29 448
Wijziging van de Flora- en Faunawet in verband met de verruiming van de mogelijkheden tot beheer en schadebestrijding van beschermde inheemse diersoorten

B
VERSLAG VAN DE VASTE COMMISSIE VOOR LANDBOUW, NATUUR EN VOEDSELKWALITEIT1

Vastgesteld 1 november 2005

Het voorbereidend onderzoek van dit wetsvoorstel heeft de commissie aanleiding gegeven tot het stellen van de volgende vragen en het maken van de volgende opmerkingen.

De leden van fracties van de PvdA en de SP hebben kennis genomen van dit wetsvoorstel.
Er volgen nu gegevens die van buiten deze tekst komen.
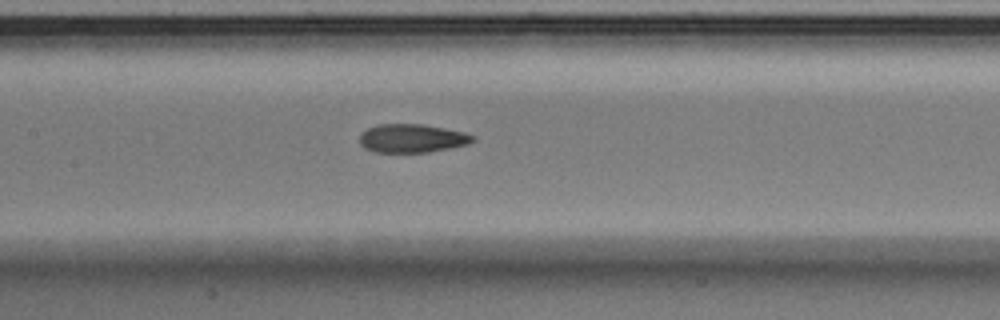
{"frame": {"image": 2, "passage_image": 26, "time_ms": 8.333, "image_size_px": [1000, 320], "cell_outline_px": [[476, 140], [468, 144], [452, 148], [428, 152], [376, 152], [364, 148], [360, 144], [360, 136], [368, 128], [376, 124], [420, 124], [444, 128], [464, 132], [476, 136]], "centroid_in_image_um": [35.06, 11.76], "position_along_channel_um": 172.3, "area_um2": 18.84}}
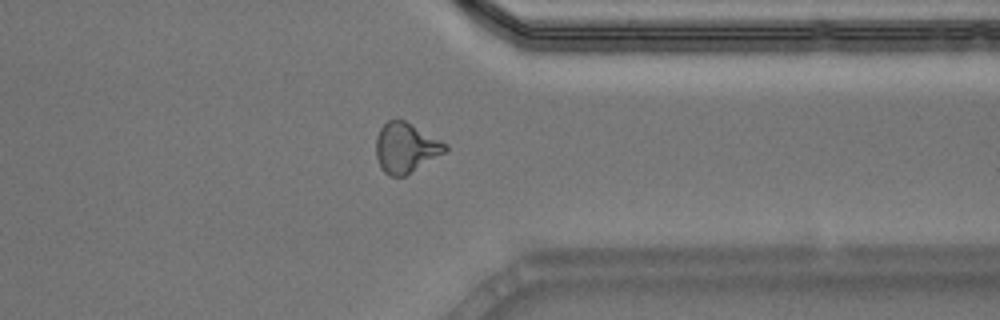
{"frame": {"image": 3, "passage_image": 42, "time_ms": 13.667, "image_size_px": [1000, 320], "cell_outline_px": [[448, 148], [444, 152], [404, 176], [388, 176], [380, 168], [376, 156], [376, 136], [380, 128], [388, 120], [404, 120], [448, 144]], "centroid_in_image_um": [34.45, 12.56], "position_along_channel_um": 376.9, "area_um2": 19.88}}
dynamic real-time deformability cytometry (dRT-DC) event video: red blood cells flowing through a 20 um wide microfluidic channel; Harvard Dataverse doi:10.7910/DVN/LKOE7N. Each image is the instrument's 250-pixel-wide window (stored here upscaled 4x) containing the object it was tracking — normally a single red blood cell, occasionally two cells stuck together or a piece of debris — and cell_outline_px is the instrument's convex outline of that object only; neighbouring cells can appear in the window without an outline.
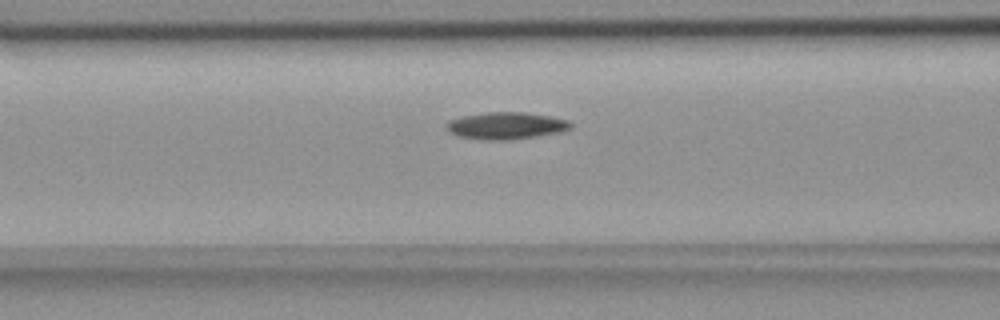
{"species": "common noctule bat (a hibernating species)", "species_latin": "Nyctalus noctula", "temperature_condition": "room temperature", "stored_images_in_passage": 14, "camera_frame_rate_fps": 3000, "um_per_image_px": 0.085, "animal": {"sex": "female", "body_mass_g": 18.4}, "frame": {"image": 1, "passage_image": 12, "time_ms": 3.667, "image_size_px": [1000, 320], "cell_outline_px": [[572, 128], [560, 132], [512, 140], [480, 140], [460, 136], [448, 132], [444, 128], [444, 124], [460, 116], [488, 112], [524, 112], [552, 116], [568, 120], [572, 124]], "centroid_in_image_um": [43.0, 10.68], "position_along_channel_um": 123.6, "area_um2": 19.83}}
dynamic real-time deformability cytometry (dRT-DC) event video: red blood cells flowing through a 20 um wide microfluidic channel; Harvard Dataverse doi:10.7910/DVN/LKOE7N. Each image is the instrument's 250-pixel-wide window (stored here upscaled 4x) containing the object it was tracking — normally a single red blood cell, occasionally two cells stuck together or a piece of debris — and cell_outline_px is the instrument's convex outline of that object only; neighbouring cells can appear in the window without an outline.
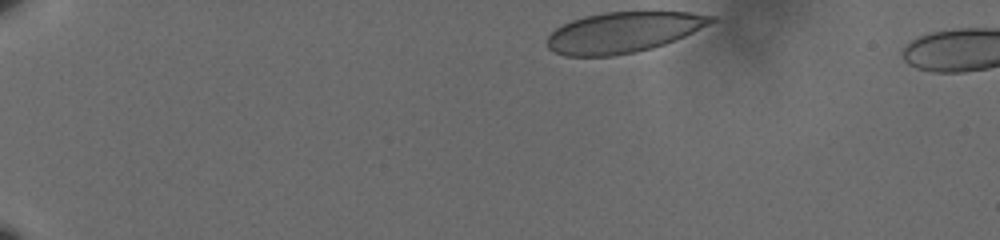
{"species": "human", "species_latin": "Homo sapiens", "temperature_condition": "cold", "stored_images_in_passage": 44, "camera_frame_rate_fps": 3000, "um_per_image_px": 0.085, "donor": {"sex": "male"}, "frame": {"image": 1, "passage_image": 1, "time_ms": 0.0, "image_size_px": [1000, 240], "cell_outline_px": [[716, 20], [676, 40], [652, 48], [636, 52], [612, 56], [564, 56], [548, 48], [548, 36], [556, 28], [572, 20], [584, 16], [604, 12], [688, 12], [716, 16]], "centroid_in_image_um": [52.97, 2.75], "position_along_channel_um": 32.0, "area_um2": 38.55}}
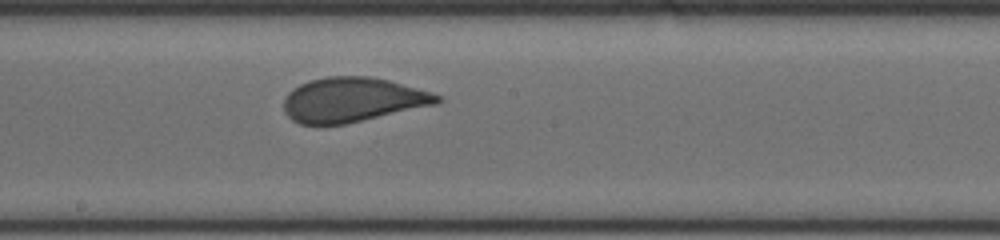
{"frame": {"image": 2, "passage_image": 25, "time_ms": 8.0, "image_size_px": [1000, 240], "cell_outline_px": [[444, 100], [436, 104], [344, 124], [300, 124], [292, 120], [284, 112], [284, 96], [288, 92], [300, 84], [312, 80], [328, 76], [368, 76], [388, 80], [432, 92], [440, 96]], "centroid_in_image_um": [29.95, 8.47], "position_along_channel_um": 218.3, "area_um2": 39.54}}
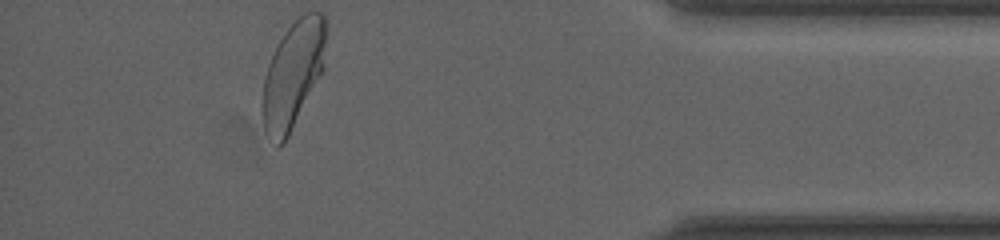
{"frame": {"image": 3, "passage_image": 44, "time_ms": 14.333, "image_size_px": [1000, 240], "cell_outline_px": [[324, 68], [284, 144], [280, 148], [276, 148], [264, 128], [260, 108], [264, 76], [268, 64], [280, 40], [288, 28], [304, 12], [324, 12]], "centroid_in_image_um": [24.85, 6.41], "position_along_channel_um": 410.3, "area_um2": 39.3}, "authors_computed_cell_mechanics": {"area_um2": 40.0554, "velocity_mm_per_s": 3.5721, "shape_relaxation_time_tau1_ms": 5.5079, "shape_relaxation_time_tau2_ms": null, "deformation_change_tau1": 0.1428, "deformation_change_tau2": null}}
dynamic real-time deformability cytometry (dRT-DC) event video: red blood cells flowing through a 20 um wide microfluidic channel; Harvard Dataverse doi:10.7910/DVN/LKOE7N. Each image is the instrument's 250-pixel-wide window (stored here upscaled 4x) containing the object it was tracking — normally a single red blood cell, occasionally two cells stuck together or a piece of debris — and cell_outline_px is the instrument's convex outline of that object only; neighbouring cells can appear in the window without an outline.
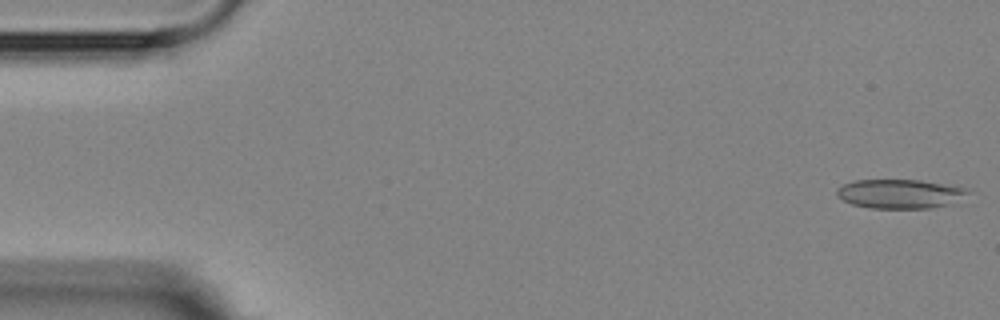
{"species": "Egyptian fruit bat (a non-hibernating species)", "species_latin": "Rousettus aegyptiacus", "temperature_condition": "room temperature", "stored_images_in_passage": 6, "camera_frame_rate_fps": 3000, "um_per_image_px": 0.085, "animal": {"sex": "female"}, "frame": {"image": 1, "passage_image": 1, "time_ms": 0.0, "image_size_px": [1000, 320], "cell_outline_px": [[968, 192], [956, 204], [932, 208], [872, 208], [852, 204], [836, 196], [836, 188], [844, 184], [856, 180], [920, 180], [968, 188]], "centroid_in_image_um": [76.52, 16.48], "position_along_channel_um": 8.5, "area_um2": 22.37}}
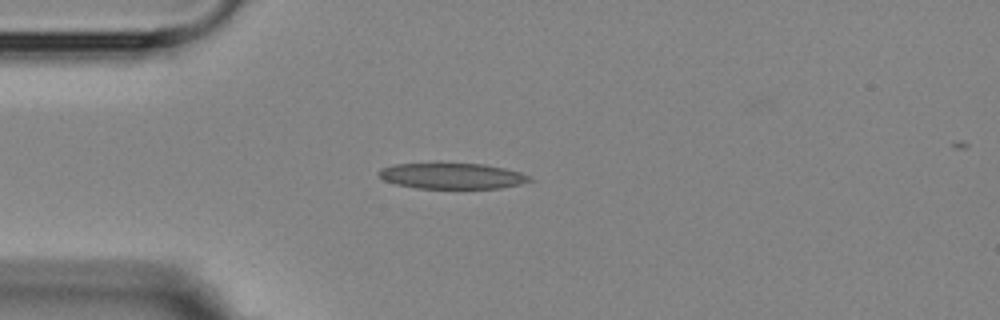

Het komt deze leden voor dat dit wetsvoorstel de Flora- en Faunawet onnodig complexer maakt en uitvoering lastiger. Kan de minister aangeven welke bijdrage de invoering van het begrip «wildbeheereenheid» heeft voor de verbetering van het beheer van fauna en flora? Is dit nieuwe begrip niet juist een versterking van de administratieve last? De wetswijziging voorziet in de mogelijkheid om schade aan de fauna als reden voor afschot op te voeren. Kan de minister aangeven welke criteria hij hiervoor wenst te hanteren? Kan de minister ook aangeven of er onderscheid te maken is in graden van beschermingswaardigheid tussen dieren?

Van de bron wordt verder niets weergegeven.